Como faz falta alguém para aconselhar a turma a segurar a onda, divertir-se sem uma exposição excessiva. Não houvesse o vídeo, eles teriam feito a festa (no meu juízo, brega) e pronto. Porém, nesse mundo de selfies, redes sociais e não sei mais o quê, transformamo-nos em paparazzi de nós mesmos, portanto não basta festejar, é preciso mostrar-se.

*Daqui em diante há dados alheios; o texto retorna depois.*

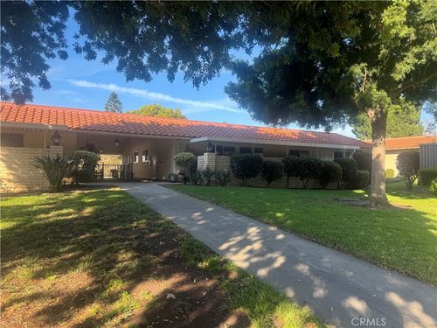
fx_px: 303
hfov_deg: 71.6
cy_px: 164
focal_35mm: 24
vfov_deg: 56.8
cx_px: 218
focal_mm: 6.76
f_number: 1.78
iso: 80
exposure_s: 1/832
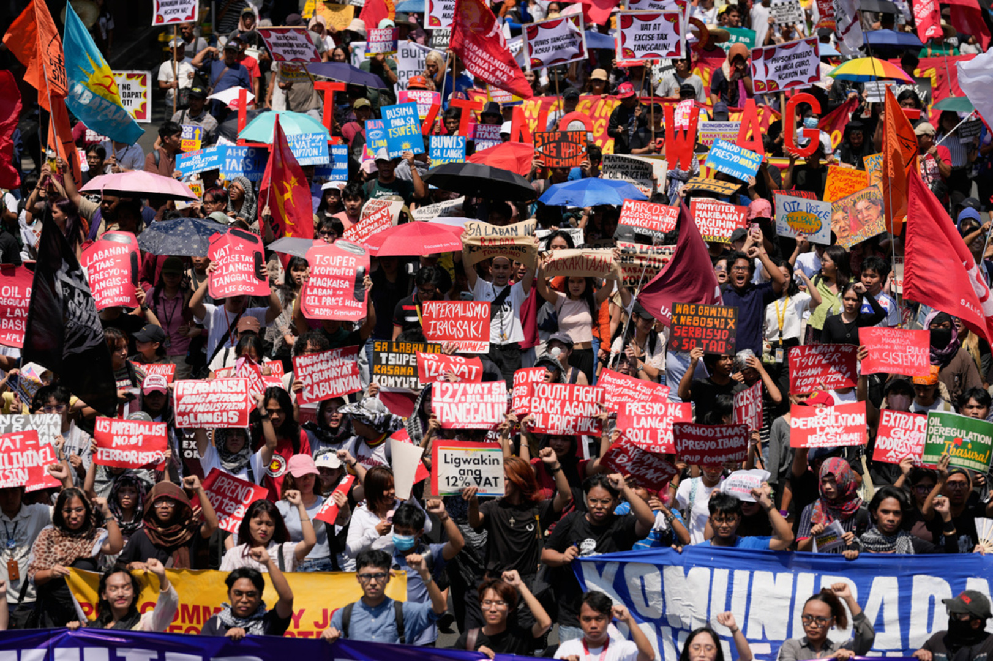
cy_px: 330
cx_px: 496
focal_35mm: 165
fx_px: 4549
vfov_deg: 8.3
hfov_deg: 12.5
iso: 100
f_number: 4.5
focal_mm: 165
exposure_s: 1/1600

O bafafá não impediu de o Brasil despachar a Coreia do Sul. Com gols de Vini Júnior, um dos comensais, Neymar, Richarlison e Paquetá, a seleção passeou em campo. A cada gol, uma dancinha; a cada dancinha, outra polêmica. Vini Júnior já vinha sendo criticado, nos jogos do Real Madri, pelo modo como comemora os gols, o que acabou em ataque racista (um processo movido por ele contra seus agressores parece ter sido interrompido na justiça, que não viu ofensa em ele ser chamado de “macaco”, além de não ficar claro quem era o responsável pelo que a justiça entende como “suposto” xingamento). Vini não deu o braço a torcer e continua dançando. Seus colegas, no Catar, fazem-lhe companhia. A crítica, que vê a comemoração como um desrespeito ao adversário, se espalhou para o time inteiro.

Assim a treta vai tirando o lugar do futebol. Se a do filé me mobiliza a marcar posição, a achar ostensiva a festa, a da dancinha me dá uma gastura sem fim. Como diz um dos narradores da Globo, eu quero é gritar gol e ver a rapaziada dançar.